How long does it take to reheat fried chicken in the air fryer?

Most pieces take 5 to 8 minutes at 360 degrees F with a flip at the halfway mark. Thin tenders finish in 4 to 5 minutes, while bone-in thighs and drumsticks need the full 7 to 8 minutes. Always confirm the center reaches 165 degrees F.

Do I need to let fried chicken come to room temperature first?

Yes, it helps a lot. Resting the chicken on the counter for 15 to 20 minutes lets the inside and outside finish heating together, so the crust does not scorch while the center is still cold. Do not leave it out longer than 2 hours total for safety.

Why does my reheated fried chicken get soggy?

Sogginess usually comes from stacking pieces, covering them, or adding oil, all of which trap moisture in the crust. Reheat in a single layer with space between pieces, leave the basket open, and let the dry circulating air wick moisture out and re-crisp the breading.

What internal temperature should reheated fried chicken reach?

165 degrees F at the thickest part, measured with an instant-read thermometer. For bone-in pieces, check the meat right next to the bone, since that is the slowest spot to heat. This is the USDA-recommended safe minimum for reheated poultry.

Can I reheat frozen fried chicken in the air fryer?

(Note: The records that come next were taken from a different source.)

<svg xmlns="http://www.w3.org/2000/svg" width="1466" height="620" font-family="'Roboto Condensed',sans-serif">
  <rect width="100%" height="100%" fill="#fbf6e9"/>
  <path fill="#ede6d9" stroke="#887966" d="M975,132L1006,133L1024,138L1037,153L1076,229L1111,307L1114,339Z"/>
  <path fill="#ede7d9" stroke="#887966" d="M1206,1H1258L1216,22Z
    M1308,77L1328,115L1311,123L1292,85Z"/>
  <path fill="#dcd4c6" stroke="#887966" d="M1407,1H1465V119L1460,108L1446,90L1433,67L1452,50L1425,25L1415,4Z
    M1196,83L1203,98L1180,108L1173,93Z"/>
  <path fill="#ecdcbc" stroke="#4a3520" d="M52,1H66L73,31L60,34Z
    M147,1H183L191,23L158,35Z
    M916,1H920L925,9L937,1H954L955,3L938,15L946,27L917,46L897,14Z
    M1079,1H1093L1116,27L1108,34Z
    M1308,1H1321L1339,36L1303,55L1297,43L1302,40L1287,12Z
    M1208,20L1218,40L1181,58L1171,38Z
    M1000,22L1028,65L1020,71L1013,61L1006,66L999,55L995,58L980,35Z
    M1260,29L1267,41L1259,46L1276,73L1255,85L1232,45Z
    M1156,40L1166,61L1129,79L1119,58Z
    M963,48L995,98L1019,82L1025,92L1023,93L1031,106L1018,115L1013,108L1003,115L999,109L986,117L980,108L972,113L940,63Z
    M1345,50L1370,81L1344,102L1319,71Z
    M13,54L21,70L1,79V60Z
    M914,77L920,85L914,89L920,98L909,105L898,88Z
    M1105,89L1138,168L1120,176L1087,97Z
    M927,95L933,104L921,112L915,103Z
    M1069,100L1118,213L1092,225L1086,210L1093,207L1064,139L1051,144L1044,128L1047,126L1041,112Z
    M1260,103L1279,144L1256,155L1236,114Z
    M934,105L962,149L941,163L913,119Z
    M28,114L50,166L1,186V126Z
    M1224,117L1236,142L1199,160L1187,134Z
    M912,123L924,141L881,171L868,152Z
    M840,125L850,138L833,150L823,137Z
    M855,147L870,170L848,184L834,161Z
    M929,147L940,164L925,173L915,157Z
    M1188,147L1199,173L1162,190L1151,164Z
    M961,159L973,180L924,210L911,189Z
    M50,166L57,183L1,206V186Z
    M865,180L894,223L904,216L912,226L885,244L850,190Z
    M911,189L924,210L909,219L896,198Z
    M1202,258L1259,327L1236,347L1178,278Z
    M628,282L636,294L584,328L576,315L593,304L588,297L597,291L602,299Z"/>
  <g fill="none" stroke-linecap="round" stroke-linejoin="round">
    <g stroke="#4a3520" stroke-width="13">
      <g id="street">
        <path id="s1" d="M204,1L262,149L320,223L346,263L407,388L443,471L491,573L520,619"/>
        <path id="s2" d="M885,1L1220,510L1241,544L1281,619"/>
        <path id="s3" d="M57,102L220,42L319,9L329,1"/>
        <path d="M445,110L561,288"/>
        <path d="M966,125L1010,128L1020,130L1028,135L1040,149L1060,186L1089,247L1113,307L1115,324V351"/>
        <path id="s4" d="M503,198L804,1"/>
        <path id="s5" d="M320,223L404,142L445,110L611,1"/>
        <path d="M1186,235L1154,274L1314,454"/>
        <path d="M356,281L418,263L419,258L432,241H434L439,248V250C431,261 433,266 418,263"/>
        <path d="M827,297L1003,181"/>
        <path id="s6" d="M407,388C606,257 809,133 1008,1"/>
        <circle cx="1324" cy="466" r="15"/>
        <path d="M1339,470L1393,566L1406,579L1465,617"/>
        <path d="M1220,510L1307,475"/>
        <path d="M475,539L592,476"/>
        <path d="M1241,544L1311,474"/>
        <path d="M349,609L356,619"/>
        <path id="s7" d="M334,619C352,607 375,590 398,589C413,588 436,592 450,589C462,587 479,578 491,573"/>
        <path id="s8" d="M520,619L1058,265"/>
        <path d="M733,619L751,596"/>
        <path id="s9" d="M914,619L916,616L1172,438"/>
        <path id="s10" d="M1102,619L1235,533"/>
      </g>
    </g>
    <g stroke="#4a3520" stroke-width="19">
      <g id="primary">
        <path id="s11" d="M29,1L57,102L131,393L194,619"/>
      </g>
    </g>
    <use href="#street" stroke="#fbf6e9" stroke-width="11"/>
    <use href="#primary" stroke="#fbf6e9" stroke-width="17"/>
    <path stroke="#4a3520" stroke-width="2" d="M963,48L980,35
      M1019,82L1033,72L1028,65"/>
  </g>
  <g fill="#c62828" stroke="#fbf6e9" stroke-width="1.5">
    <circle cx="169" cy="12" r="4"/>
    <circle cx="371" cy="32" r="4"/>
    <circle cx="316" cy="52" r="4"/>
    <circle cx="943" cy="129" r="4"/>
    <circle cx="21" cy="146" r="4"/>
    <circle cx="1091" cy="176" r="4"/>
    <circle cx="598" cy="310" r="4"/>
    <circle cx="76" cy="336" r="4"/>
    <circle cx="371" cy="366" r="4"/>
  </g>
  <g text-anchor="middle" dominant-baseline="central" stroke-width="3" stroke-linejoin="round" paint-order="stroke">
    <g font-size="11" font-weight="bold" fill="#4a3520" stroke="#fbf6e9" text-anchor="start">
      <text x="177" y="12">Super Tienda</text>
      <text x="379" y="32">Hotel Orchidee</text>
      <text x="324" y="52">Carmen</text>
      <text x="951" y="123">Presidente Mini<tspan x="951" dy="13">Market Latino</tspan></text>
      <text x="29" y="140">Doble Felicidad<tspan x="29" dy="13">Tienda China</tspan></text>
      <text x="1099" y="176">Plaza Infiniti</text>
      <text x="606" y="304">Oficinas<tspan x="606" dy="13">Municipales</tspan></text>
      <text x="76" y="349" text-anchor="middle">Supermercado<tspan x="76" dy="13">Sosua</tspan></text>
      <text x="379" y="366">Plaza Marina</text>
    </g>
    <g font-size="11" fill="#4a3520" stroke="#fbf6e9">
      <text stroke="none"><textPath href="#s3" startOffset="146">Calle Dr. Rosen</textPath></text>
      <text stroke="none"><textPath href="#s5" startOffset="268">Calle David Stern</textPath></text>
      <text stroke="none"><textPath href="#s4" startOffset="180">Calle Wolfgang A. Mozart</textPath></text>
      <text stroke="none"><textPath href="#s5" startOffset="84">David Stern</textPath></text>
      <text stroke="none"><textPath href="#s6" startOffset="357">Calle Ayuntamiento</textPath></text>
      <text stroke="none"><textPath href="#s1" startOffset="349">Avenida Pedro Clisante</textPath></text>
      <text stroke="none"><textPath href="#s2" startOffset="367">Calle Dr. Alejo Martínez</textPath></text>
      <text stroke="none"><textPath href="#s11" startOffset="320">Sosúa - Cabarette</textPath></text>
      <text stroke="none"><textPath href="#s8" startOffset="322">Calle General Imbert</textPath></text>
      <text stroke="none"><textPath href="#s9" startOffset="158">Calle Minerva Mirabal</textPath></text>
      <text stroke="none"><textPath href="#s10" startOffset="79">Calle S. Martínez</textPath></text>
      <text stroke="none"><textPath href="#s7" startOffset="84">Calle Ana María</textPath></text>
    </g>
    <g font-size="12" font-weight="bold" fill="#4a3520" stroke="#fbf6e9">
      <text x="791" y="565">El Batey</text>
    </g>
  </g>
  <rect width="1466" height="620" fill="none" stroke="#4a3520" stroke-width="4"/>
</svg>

Thaw it in the fridge overnight first for the best texture, then reheat at 360 degrees F, adding a couple of minutes since it starts colder. You can reheat from frozen in a pinch at a lower 330 degrees F for longer, but thawing first gives a crisper result.

Bottom line

Reheating fried chicken in the air fryer turns a soggy leftover back into something close to fresh, and the formula is simple: rest the chicken at room temperature, run 360 degrees F for 5 to 8 minutes with a flip, and pull it when the center hits 165 degrees F. Keep pieces in a single layer, skip the oil and the foil, and let the dry, moving air re-crisp the crust. Match the time to the piece using the chart, check bone-in pieces next to the bone, and you will get crunchy, juicy fried chicken from the fridge in under ten minutes of cook time. It beats the microwave and the oven on every front that matters.